Our evidence comes in different shapes and sizes. Some of them are from experiments using nucleotide sequencing. Others are drugs from clinical trials. Some are identified through sentences mined from research articles. Evidence can be manually curated or they can come from automated annotation.
To describe this variety, we use ontology terms from the Evidence and Conclusion Ontology, or ECO. Our data providers send the evidence to us in a JSON file, containing the following:
- the evidence itself, e.g. a disease linked to a SNP by genome wide association.
- the source of the evidence, e.g. GWAS catalog.
- the ECO code of the evidence, e.g. ECO_0000006.
- the target ID the evidence maps to, e.g. ENSG00000110324 (IL10RA).
- the disease ID the evidence matches to, e.g. EFO_0003767 (inflammatory bowel disease).
We then validate and integrate the data in the JSON files, so that we can use the 5.1 million of evidence items to identify our target-disease associations, over 2.6 million of them.

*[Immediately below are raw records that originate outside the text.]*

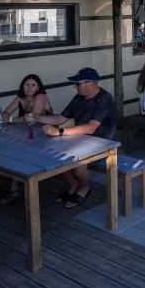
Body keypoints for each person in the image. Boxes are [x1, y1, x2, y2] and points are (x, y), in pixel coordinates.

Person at [36, 68, 116, 208]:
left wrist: (59, 132)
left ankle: (84, 187)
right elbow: (61, 118)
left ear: (89, 83)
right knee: (55, 155)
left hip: (103, 143)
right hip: (80, 141)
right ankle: (73, 185)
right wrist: (38, 118)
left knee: (78, 165)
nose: (75, 86)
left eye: (77, 84)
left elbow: (91, 128)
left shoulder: (104, 99)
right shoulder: (79, 97)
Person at [0, 74, 54, 204]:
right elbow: (4, 113)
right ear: (22, 86)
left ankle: (17, 187)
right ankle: (16, 184)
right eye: (27, 84)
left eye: (33, 85)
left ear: (38, 87)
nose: (29, 88)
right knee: (9, 144)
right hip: (27, 133)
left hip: (46, 133)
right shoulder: (20, 97)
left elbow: (30, 119)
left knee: (18, 149)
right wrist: (7, 116)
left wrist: (10, 119)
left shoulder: (40, 97)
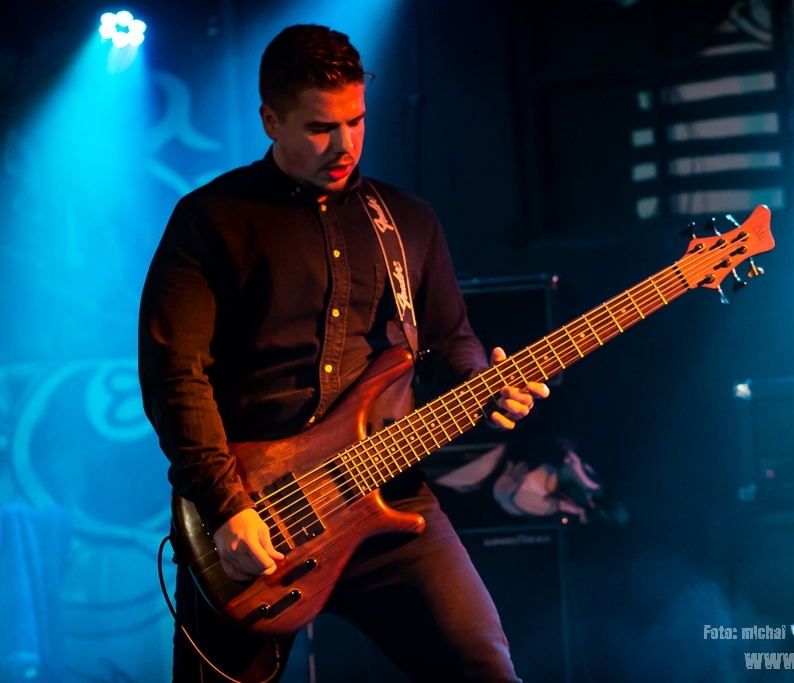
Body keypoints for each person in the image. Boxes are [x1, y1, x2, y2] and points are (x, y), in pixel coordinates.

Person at [139, 24, 548, 683]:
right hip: (254, 514)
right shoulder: (210, 219)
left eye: (356, 121)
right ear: (270, 120)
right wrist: (224, 505)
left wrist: (484, 380)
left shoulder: (407, 219)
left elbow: (450, 338)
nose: (345, 145)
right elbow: (175, 376)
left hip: (389, 495)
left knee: (484, 669)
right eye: (320, 127)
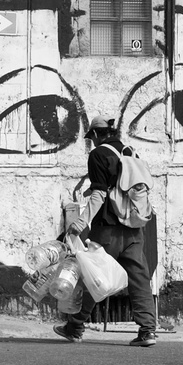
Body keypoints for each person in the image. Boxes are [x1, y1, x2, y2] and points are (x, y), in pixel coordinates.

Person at [57, 114, 157, 347]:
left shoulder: (98, 155)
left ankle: (75, 327)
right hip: (134, 228)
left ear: (94, 135)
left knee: (96, 277)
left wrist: (81, 223)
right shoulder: (130, 152)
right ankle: (148, 331)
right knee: (139, 279)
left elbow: (100, 194)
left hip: (107, 230)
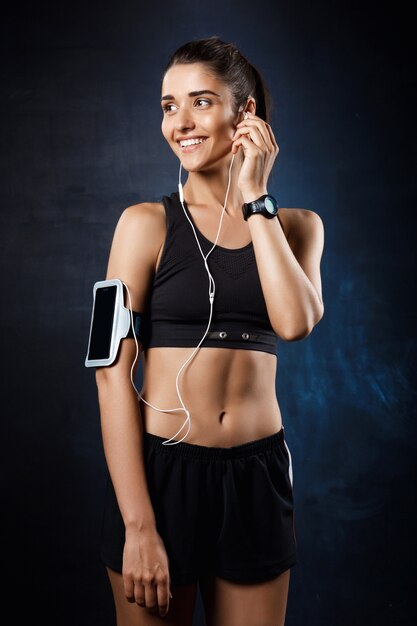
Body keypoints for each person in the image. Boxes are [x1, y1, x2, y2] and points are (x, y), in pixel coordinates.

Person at [95, 36, 324, 626]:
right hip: (162, 477)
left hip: (257, 478)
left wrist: (255, 196)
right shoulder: (142, 226)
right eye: (169, 106)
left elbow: (295, 323)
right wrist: (139, 525)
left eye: (200, 102)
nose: (180, 122)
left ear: (246, 114)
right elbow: (110, 375)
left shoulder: (297, 227)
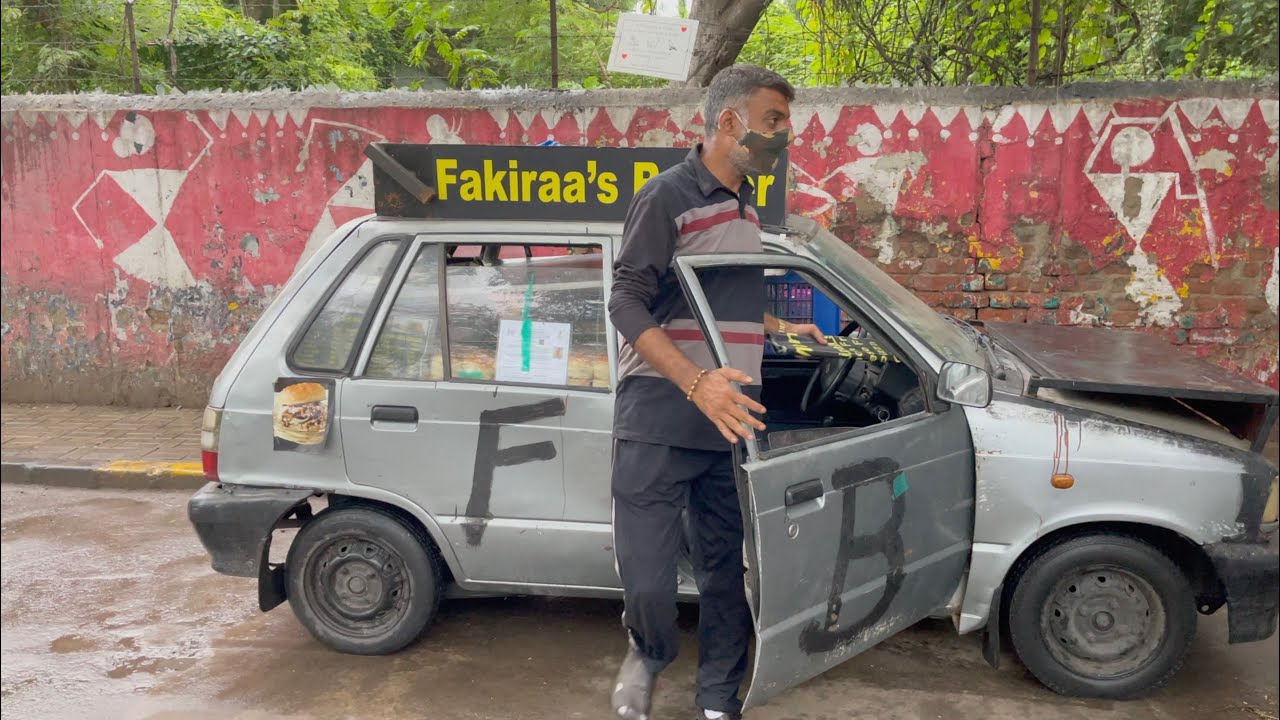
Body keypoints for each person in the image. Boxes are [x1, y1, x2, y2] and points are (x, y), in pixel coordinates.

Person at [606, 64, 827, 720]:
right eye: (773, 122)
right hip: (658, 409)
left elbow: (717, 296)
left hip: (730, 418)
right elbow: (626, 300)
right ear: (728, 122)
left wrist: (782, 325)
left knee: (724, 576)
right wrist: (696, 381)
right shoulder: (667, 196)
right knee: (647, 577)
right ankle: (647, 649)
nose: (785, 137)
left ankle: (716, 702)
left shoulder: (746, 205)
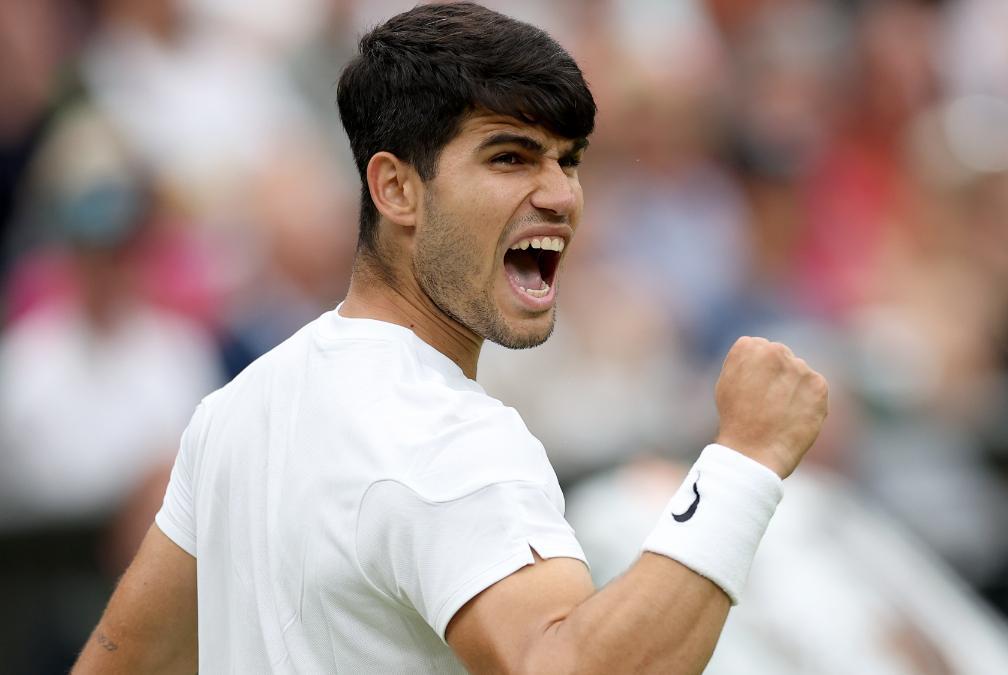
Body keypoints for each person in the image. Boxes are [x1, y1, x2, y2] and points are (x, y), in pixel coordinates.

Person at [71, 3, 828, 673]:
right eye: (510, 156)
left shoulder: (234, 410)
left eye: (568, 161)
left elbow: (122, 662)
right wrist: (745, 460)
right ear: (395, 187)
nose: (561, 195)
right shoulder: (449, 436)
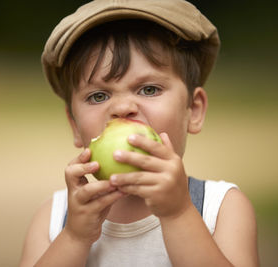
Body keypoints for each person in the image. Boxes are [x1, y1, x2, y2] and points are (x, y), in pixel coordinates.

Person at [20, 0, 259, 266]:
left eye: (149, 89)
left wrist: (178, 214)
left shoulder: (221, 208)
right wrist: (75, 237)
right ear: (75, 125)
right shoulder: (54, 218)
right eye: (98, 96)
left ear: (193, 109)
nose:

The ECO is not the only ontology that comes in handy in our Platform. We also use the Experimental Factor Ontology or EFO, for the hierarchical classification of diseases into parent and child terms.
We use these parent-child relationships to propagate direct evidence from IBD up to higher levels in its ontology tree, and to provide additional integration. We refer to this type of evidence as indirect. We use indirect evidence to expand the number of associations that we would not have identified otherwise.
What does this expansion based on indirect evidence enable us to do?
- it allows finding common targets across groups of related diseases (e.g. ulcerative colitis, Crohn's disease and inflammatory bowel disease).
- it makes connections between rare and common diseases (e.g. autosomal recessive early-onset inflammatory bowel disease and inflammatory bowel disease).
- it groups evidence for all diseases within a therapeutic area.
- it allows the identification of unforeseen associations by serendipity.
Moreover, the different evidence types coming from our data sources often are associated with diseases at different levels of their ontology. For instance, the electronic description of diseases from drugs in clinical trials can be quite general, whereas rare genetic diseases are defined in much greater detail.